Reading passage:
--- Start ---

The sense of being among others who thought like me, after feeling like I had lost my religious community, was unlike any experience I’ve had. It was so nice and comforting to really see that I wasn’t alone. And it’s been fantastic. As a result of the community, I have developed a full, lively, and satisfying ritual practice that meets my needs wonderfully. I have begun a gratitude practice to help interrupt negative thought patterns. I’ve even developed my own divinatory system that I utilize to prompt introspection and explore my thoughts.
But most importantly, I realized what I was doing all of this for.
Christianity teaches us that humankind cannot live without God. We are incapable of making the right choices or doing the right thing. It robs us of our Authority - the right and ability to determine what is meaningful, what values we will follow, and what morality we will live by. For so long I had Christianity dictating the terms of my existence to me - what I valued, what was right and wrong, how the Earth came to exist, where my money should go, what behaviors were okay and which were sinful - and it did so by telling me that I was worthless, corrupted, without value unless I followed it. And what’s more, it left me to sort out the subsequent cognitive dissonance all by myself.

--- End ---

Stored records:
--- Start ---

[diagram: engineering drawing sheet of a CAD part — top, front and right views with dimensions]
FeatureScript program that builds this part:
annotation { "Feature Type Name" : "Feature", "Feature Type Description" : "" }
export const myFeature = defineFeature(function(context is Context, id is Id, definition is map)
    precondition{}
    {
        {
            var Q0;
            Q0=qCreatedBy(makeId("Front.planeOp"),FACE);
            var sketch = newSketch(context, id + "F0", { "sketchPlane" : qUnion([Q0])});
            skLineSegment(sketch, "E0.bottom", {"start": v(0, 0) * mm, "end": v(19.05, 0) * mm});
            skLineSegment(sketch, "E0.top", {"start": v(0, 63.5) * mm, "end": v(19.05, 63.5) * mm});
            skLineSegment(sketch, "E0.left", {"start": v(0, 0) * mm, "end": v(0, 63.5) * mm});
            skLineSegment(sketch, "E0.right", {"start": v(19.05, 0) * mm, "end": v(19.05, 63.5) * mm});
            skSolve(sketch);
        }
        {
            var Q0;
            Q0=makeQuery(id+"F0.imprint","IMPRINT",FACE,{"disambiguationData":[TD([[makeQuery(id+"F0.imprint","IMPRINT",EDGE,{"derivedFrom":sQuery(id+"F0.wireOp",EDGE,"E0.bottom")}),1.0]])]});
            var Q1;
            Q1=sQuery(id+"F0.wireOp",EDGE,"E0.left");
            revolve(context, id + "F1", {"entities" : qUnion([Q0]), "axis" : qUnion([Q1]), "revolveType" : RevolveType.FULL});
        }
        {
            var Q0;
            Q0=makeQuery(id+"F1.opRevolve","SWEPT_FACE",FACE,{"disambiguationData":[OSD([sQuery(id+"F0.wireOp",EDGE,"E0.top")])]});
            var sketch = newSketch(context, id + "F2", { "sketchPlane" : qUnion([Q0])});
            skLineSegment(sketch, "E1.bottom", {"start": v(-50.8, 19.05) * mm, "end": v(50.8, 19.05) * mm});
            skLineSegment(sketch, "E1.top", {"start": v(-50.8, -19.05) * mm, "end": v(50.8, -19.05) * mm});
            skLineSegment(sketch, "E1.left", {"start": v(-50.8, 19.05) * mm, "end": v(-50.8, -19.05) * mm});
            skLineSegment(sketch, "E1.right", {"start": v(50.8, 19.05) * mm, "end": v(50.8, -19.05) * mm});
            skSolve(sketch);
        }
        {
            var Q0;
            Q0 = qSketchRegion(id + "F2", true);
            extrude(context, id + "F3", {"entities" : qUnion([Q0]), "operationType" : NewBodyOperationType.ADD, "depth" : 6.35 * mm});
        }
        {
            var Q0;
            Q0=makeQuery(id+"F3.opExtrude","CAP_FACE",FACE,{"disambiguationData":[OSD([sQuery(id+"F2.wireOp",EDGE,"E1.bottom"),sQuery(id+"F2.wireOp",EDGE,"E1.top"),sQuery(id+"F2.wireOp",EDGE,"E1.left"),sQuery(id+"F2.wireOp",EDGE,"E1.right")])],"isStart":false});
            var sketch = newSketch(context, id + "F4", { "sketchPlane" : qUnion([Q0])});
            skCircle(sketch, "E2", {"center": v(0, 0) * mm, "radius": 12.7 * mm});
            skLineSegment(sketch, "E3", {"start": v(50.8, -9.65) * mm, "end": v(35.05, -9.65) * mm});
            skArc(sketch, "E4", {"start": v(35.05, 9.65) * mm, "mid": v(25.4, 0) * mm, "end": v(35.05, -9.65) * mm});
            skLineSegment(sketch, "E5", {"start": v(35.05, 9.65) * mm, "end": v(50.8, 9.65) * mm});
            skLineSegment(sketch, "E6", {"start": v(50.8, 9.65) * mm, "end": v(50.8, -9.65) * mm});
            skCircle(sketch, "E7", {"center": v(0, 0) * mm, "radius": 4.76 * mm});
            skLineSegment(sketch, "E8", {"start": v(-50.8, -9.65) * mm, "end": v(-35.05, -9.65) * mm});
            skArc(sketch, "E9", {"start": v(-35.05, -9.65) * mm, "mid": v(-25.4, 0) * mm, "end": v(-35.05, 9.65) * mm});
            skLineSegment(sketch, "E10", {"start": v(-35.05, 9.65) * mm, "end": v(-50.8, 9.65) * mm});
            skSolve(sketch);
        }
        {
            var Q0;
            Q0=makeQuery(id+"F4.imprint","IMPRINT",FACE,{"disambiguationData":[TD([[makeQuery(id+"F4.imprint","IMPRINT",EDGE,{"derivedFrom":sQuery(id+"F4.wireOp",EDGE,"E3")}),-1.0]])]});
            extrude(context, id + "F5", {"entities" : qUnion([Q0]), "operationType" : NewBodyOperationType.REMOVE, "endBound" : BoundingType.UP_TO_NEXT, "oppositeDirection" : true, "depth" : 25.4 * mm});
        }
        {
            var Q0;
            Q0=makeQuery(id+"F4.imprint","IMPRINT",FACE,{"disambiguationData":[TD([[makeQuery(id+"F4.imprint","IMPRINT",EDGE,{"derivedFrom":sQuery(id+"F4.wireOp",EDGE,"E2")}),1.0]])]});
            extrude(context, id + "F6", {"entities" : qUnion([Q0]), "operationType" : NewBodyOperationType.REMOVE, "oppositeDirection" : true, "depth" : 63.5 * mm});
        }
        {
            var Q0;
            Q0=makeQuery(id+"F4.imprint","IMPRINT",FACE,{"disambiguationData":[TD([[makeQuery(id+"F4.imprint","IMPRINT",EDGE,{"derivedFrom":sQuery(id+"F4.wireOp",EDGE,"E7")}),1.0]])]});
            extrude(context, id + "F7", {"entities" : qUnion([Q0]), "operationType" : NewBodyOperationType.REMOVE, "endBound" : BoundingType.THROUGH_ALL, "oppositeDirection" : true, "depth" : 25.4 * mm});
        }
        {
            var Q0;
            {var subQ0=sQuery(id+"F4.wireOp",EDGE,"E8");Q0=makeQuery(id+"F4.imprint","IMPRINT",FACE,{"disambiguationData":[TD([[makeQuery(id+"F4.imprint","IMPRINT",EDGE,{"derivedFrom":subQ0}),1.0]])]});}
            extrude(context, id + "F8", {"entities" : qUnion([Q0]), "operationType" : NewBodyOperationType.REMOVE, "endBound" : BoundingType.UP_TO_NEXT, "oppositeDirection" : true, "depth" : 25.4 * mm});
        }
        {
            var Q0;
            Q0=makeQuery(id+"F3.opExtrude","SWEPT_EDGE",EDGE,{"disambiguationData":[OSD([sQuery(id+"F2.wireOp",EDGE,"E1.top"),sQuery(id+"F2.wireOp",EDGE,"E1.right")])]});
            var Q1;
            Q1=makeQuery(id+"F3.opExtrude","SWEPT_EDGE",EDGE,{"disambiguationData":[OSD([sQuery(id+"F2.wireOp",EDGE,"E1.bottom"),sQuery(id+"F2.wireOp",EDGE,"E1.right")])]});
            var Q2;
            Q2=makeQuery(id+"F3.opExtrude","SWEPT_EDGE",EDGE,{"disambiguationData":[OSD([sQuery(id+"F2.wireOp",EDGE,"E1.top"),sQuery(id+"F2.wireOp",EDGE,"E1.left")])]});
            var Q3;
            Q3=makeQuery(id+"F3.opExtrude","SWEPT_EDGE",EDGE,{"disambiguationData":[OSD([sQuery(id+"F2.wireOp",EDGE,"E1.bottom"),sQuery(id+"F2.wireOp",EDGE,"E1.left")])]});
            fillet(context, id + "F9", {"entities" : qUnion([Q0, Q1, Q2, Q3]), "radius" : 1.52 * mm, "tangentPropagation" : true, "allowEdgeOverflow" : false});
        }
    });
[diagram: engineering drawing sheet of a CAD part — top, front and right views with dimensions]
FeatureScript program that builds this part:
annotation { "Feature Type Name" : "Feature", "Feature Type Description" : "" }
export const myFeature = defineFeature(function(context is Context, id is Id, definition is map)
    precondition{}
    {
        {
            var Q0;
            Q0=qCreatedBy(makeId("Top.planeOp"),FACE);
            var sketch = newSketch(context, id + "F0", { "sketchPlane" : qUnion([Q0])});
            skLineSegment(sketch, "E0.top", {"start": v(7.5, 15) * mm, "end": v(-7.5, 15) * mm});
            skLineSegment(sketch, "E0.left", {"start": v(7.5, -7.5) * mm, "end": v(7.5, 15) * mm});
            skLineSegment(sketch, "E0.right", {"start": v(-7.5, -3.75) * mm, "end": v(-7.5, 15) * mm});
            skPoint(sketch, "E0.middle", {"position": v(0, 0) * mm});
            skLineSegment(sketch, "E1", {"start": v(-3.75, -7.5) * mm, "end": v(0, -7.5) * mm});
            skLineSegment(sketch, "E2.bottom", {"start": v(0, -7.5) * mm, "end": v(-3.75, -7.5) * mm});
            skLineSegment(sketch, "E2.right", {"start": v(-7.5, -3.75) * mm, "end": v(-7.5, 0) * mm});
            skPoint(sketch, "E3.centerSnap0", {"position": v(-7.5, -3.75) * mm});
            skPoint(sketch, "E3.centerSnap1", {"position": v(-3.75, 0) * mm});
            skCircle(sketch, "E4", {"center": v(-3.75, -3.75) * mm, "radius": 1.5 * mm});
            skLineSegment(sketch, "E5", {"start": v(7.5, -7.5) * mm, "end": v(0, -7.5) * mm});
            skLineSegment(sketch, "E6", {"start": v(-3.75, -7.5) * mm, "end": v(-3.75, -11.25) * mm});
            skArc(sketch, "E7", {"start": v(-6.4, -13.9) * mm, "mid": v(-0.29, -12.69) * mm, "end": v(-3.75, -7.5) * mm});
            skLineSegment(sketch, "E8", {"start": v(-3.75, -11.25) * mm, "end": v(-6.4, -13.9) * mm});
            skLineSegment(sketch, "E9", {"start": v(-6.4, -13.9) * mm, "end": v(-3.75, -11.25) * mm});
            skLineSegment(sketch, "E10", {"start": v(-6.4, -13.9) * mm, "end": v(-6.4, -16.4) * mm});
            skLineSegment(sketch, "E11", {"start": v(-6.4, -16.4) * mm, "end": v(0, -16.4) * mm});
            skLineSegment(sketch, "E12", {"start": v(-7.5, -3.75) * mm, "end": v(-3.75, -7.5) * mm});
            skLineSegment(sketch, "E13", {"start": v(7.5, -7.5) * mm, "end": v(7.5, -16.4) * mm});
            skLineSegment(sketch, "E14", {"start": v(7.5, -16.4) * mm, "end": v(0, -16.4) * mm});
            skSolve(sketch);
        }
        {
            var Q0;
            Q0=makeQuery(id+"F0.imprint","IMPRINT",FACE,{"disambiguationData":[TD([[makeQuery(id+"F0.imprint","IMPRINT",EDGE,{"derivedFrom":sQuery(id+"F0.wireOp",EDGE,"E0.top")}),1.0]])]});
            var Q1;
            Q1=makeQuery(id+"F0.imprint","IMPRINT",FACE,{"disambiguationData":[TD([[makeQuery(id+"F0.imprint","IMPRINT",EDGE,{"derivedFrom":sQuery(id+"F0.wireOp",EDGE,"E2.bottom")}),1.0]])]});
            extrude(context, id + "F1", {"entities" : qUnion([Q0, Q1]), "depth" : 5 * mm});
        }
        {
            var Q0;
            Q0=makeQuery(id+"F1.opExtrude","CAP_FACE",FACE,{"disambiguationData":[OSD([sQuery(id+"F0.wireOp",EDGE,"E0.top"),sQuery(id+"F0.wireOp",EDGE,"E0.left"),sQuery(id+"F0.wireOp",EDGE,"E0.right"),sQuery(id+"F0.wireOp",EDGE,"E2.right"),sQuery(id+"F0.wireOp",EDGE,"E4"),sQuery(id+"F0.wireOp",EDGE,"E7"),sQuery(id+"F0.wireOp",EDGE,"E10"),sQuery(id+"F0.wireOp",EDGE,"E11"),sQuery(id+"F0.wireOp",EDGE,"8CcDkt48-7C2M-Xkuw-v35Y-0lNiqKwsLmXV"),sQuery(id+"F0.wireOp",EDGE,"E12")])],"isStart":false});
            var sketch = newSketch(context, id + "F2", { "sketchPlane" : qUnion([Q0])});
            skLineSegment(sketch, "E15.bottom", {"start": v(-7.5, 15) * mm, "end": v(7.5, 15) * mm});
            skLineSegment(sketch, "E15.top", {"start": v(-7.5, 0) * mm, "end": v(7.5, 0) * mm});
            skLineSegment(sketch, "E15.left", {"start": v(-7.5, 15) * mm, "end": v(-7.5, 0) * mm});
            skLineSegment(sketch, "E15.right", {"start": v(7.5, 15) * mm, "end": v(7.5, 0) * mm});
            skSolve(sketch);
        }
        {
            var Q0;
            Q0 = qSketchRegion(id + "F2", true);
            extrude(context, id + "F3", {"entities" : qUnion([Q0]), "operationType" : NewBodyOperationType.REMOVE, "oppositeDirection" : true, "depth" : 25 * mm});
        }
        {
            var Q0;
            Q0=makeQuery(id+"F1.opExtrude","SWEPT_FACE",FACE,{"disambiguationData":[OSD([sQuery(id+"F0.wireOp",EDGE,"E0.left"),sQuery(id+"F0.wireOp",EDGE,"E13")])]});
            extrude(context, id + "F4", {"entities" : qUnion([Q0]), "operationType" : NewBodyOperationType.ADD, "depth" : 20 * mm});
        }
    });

--- End ---

Work to complete:
Write the next part of the essay on leaving Christianity, starting after its last sentence. The material above is separate from the essay on leaving Christianity.

Output:
My practice is dedicated to reclaiming that Authority. It’s about determining my own value set. It’s about refusing to give up my belief in science and the material world, about declaring what has meaning for me and why. I am re-learning to trust myself, my choices, and my judgment, and re-learning not to let another tell me what is meaningful.
[VII. Shrine]
And that’s where I am now. I have been using my practice to explore my mind, my will, and my emotions, and it’s been incredibly rewarding. A fully psychological model of the occult, one without a belief in the supernatural, has been so satisfying to me simply because I’m wired to feel satisfied by it. But what’s more, that satisfaction translates into learning more about myself and understanding some of my emotional patterns and behaviors, and it’s begun to work as a tool for changing these things.
I share this story with the hopes that it will reach others that felt similarly to the way I did - it was tough, at first, but it’s been so rewarding I want to do whatever I can help others who might be looking for this in their search. It feels like the least I can do - I’ve gotten so much from the people who have been putting out atheist occult content, from the books and YouTube videos and facebook posts. I want to get to work, too.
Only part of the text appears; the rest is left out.